01/09/14

Un giorno le nostre vite s'incontreranno ancora libere da Luoghi e Nomi | LE TRE VIE

LE TRE VIE
Dal 1789 va crescendo in Europa lenta lenta la diffusione del pensiero indiano, con retrocessioni periodiche seguite da avanzamenti appena maggiori. La filosofia nata dall'induismo e dal buddhismo dilaga e qualcosa la rende più ammaliante della tradizione d'origine greca. O forse no? Soltanto un'assimilazione almeno parziale potrebbe consentire una risposta, ma come ottenerla? Credo che si possa procedere, come per ogni impresa, o per uno o per tre. Per uno: ci si può immergere nello yoga, che quasi tutti credono di conoscere e fors'anche d'aver praticato, ma che in Europa è pressoché ignoto, nonostante l'impeccabile esposizione che Eliade ne fece. Noi si deforma in ginnastica l'arte indiana per eccellenza, sconosciuta altrove. Essa fa accedere al cuore di ogni scuola filosofica non mercé parole, ma attraverso un adattamento sia corporeo che spirituale, integro.

Invece che sull'ascolto di frasi gioca su sforzi muscolari, respirazioni, torsioni del corpo, educando inflessibilmente nervi, tendini, carni, fino a regolare in armonia ormoni, sentimenti, meditazioni: fino a liberare, a far raggiungere uno stato in cui ci si distingue dal corpo e dai pensieri, diventando divini (adhyatmayoga), con divina serenità (atmaprasada). Dall'unico yoga si diparte ogni scuola indù, anche se dovremo aspettarci, conoscendo l'India, di vedere confutata quest'opinione nientemeno che dal metafisico sommo, Sankara. Infatti dello yoga si può anche fare a meno. Scrisse Pessoa nel poemetto In un paese d'estate del volume "Il violinista pazzo": Un giorno, quando il tempo sarà cessato, le nostre vite s'incontreranno ancora, libere da Luoghi e Nomi.
Non resterà altro di ciascuno di noi che potrà sembrare naturale in quel Giorno.

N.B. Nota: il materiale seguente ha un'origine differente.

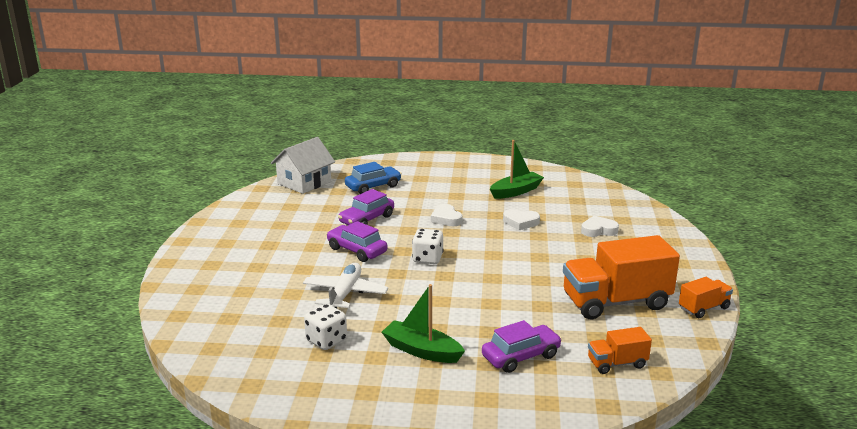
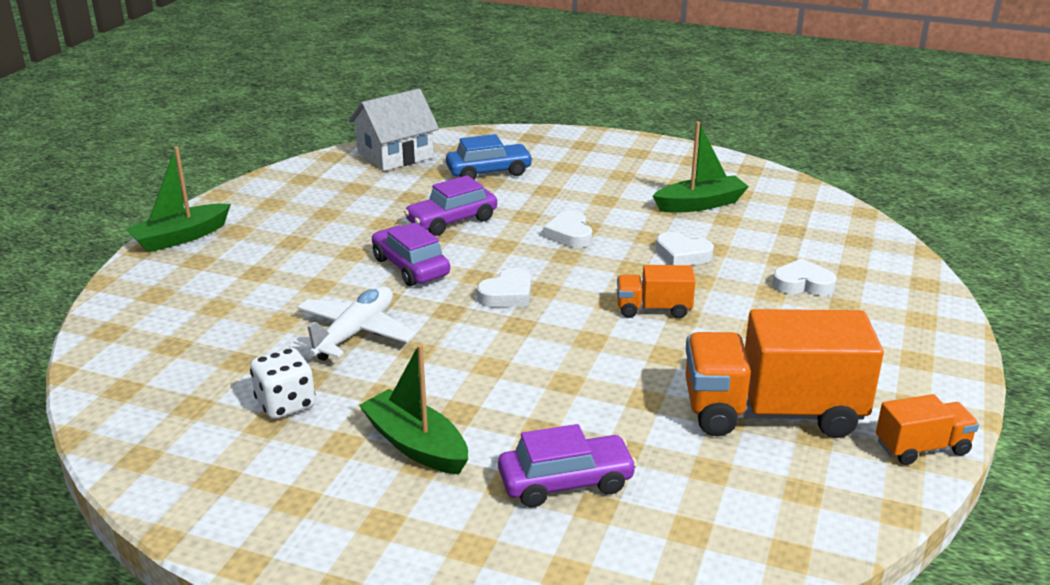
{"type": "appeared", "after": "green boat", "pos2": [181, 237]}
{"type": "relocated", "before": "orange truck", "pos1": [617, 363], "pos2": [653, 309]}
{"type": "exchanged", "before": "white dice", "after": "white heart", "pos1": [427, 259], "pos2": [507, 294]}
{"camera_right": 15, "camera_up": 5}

Là, a quel giorno, il maestro di yoga desidera trasporci: a un punto non situato però dopo la morte, ma presente, anche se inesteso, esente da luoghi e nomi, fatto di pura attenzione.

Ma esiste un metodo diverso, triadico, che si può anche interpretare come una classificazione di tre tipi umani: il razionale, il sentimentale, e chi è immerso in una vita da cui si sia strappata ogni teodicea. In tre maniere distinte si accede alla liberazione. La prima è la quiete assoluta: si oblia interamente la persona alla quale ci illudiamo di appartenere. Il sentimento esuberante che tocchi il massimo dell'intensità anch'esso ci spinge a liberarci. E la furia della passione al suo apice offre l'identico affrancamento. Chi percorre una sola delle tre vie rifiuta di ammettere le altre: chi pensa in modo rigoroso esclude che la piena dei sentimenti porti alla stessa meta e ancor più che la passione scandalosa conduca esattamente, con altrettanta efficacia, dove egli si trova. Ma nell'insieme delle sue filosofie l'India impartisce l'istruzione necessaria per ammettere tutt'e tre le strade alla liberazione; vi si conia la leggenda secondo cui Sankara, per conoscere l'amore, s'incarnò mercé lo yoga nel corpo di Amaruka, il re poeta, e così scrisse poesie dove la non-dualità e l'esperienza d'amore sono tutt'uno:
Sulla terrazza del palazzo [o nel tempio] lei [o la cosa o l'oggettività] e dovunque lei, alle spalle lei, . davanti lei, sul letto lei e in ogni strada lei; malato di separazione da lei, anima mia, non c'è altra forma [o natura] per me se non lei, lei, lei, lei, lei nel mondo intero: questo sarebbe non essere due? 
Forse questi versi potranno conciliare almeno la via del conoscere e quella del sentire. La conoscenza intellettiva (jnana) e la fede o follia religiosa (bhakti) si distinguono sì nitidamente, tuttavia, disgiunte e divergenti come sono, guidano al medesimo esito, entrambe si protendono ugualmente alla liberazione. Kakuzo Okakura, un pensatore giapponese in stretto contatto con i condottieri della rinascenza bengalese del primo dopoguerra, desiderava insegnare ad abbracciare in un unico prospetto l'intera storia dell'Oriente diceva che a Sankara, maestro di ragione e rigore, per forza dovevano seguire Ràmanuja e Caitanya, maestri d'afflato, come in Giappone alle scuole razionali buddhiste non potevano che succedere gli ammaestramenti all'abbandono di fronte alla luce infinita di Amida. Chi rifletta sulla concordia finale dei due atteggiamenti contrapposti, conoscenza e fede, alla fine li saprà considerare equivalenti.